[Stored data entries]
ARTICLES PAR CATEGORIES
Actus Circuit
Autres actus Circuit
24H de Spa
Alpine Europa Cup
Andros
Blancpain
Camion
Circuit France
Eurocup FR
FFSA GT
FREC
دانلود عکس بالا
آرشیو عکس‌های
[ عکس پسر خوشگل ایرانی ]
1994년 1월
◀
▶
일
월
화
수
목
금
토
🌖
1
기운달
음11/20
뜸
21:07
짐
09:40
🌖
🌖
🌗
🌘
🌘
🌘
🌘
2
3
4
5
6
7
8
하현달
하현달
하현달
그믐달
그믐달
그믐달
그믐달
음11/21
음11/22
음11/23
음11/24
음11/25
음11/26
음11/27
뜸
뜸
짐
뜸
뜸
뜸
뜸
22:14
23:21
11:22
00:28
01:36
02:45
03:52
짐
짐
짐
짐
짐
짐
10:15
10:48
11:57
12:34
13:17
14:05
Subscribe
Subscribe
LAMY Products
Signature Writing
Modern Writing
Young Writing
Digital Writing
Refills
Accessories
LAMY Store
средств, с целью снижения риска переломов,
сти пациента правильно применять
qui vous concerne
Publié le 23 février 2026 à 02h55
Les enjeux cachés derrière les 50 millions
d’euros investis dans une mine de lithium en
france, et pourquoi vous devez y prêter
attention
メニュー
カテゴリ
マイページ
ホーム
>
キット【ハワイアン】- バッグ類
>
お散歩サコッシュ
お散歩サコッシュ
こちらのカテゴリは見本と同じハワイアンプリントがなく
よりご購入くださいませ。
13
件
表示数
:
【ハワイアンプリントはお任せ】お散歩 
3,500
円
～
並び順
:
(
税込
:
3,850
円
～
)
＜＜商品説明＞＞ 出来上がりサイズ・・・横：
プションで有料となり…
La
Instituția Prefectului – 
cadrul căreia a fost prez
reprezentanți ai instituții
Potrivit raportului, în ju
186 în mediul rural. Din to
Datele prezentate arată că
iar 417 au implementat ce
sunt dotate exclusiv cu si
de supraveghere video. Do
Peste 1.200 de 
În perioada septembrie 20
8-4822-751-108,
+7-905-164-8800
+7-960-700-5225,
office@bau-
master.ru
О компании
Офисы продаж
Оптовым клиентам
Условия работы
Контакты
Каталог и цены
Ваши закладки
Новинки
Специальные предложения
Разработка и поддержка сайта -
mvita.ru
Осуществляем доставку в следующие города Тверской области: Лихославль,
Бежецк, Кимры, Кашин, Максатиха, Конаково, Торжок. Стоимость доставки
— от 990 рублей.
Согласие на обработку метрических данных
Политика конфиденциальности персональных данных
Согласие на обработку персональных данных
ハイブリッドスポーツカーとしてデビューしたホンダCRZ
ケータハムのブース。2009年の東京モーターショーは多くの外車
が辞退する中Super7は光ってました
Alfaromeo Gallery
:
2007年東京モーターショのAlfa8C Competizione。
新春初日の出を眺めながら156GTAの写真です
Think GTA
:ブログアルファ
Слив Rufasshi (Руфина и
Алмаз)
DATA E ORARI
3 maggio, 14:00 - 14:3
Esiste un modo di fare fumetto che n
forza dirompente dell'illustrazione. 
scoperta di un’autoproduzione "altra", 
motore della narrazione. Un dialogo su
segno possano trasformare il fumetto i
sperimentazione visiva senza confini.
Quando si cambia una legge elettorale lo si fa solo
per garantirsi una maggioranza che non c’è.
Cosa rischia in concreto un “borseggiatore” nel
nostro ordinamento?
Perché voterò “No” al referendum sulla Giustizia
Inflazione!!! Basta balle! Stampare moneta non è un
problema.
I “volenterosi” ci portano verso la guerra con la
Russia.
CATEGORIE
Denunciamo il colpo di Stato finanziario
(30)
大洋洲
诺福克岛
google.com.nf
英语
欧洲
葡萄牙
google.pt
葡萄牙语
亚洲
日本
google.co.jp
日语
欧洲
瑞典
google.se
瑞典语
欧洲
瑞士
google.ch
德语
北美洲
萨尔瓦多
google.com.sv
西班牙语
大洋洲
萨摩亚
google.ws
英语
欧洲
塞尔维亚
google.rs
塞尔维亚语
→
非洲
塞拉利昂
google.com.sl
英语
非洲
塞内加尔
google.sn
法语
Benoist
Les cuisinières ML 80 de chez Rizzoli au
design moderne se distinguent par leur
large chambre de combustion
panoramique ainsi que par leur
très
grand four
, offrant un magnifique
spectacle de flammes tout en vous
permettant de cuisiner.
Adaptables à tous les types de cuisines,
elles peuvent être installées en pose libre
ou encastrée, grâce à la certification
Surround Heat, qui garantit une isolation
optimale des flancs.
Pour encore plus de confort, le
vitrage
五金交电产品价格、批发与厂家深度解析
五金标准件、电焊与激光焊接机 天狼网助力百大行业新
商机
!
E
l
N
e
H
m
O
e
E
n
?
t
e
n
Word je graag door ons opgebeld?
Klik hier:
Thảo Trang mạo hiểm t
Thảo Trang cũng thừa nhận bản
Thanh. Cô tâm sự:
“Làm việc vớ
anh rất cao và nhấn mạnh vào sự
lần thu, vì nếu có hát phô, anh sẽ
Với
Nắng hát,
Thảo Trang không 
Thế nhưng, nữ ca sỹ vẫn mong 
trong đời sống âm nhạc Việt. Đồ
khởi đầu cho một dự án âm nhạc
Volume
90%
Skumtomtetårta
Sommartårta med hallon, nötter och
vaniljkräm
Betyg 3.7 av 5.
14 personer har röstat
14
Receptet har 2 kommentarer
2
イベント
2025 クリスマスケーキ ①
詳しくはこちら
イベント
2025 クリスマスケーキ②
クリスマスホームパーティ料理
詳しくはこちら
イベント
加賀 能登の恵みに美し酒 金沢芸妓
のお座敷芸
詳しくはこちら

TASK REQUIREMENTS: Will you repeat the records verbatim, starting at their first line and ending at the line containing "こちらのカテゴリは見本と同じハワイアンプリントがなく", with that line included?

TASK SOLUTION:
ARTICLES PAR CATEGORIES
Actus Circuit
Autres actus Circuit
24H de Spa
Alpine Europa Cup
Andros
Blancpain
Camion
Circuit France
Eurocup FR
FFSA GT
FREC
دانلود عکس بالا
آرشیو عکس‌های
[ عکس پسر خوشگل ایرانی ]
1994년 1월
◀
▶
일
월
화
수
목
금
토
🌖
1
기운달
음11/20
뜸
21:07
짐
09:40
🌖
🌖
🌗
🌘
🌘
🌘
🌘
2
3
4
5
6
7
8
하현달
하현달
하현달
그믐달
그믐달
그믐달
그믐달
음11/21
음11/22
음11/23
음11/24
음11/25
음11/26
음11/27
뜸
뜸
짐
뜸
뜸
뜸
뜸
22:14
23:21
11:22
00:28
01:36
02:45
03:52
짐
짐
짐
짐
짐
짐
10:15
10:48
11:57
12:34
13:17
14:05
Subscribe
Subscribe
LAMY Products
Signature Writing
Modern Writing
Young Writing
Digital Writing
Refills
Accessories
LAMY Store
средств, с целью снижения риска переломов,
сти пациента правильно применять
qui vous concerne
Publié le 23 février 2026 à 02h55
Les enjeux cachés derrière les 50 millions
d’euros investis dans une mine de lithium en
france, et pourquoi vous devez y prêter
attention
メニュー
カテゴリ
マイページ
ホーム
>
キット【ハワイアン】- バッグ類
>
お散歩サコッシュ
お散歩サコッシュ
こちらのカテゴリは見本と同じハワイアンプリントがなく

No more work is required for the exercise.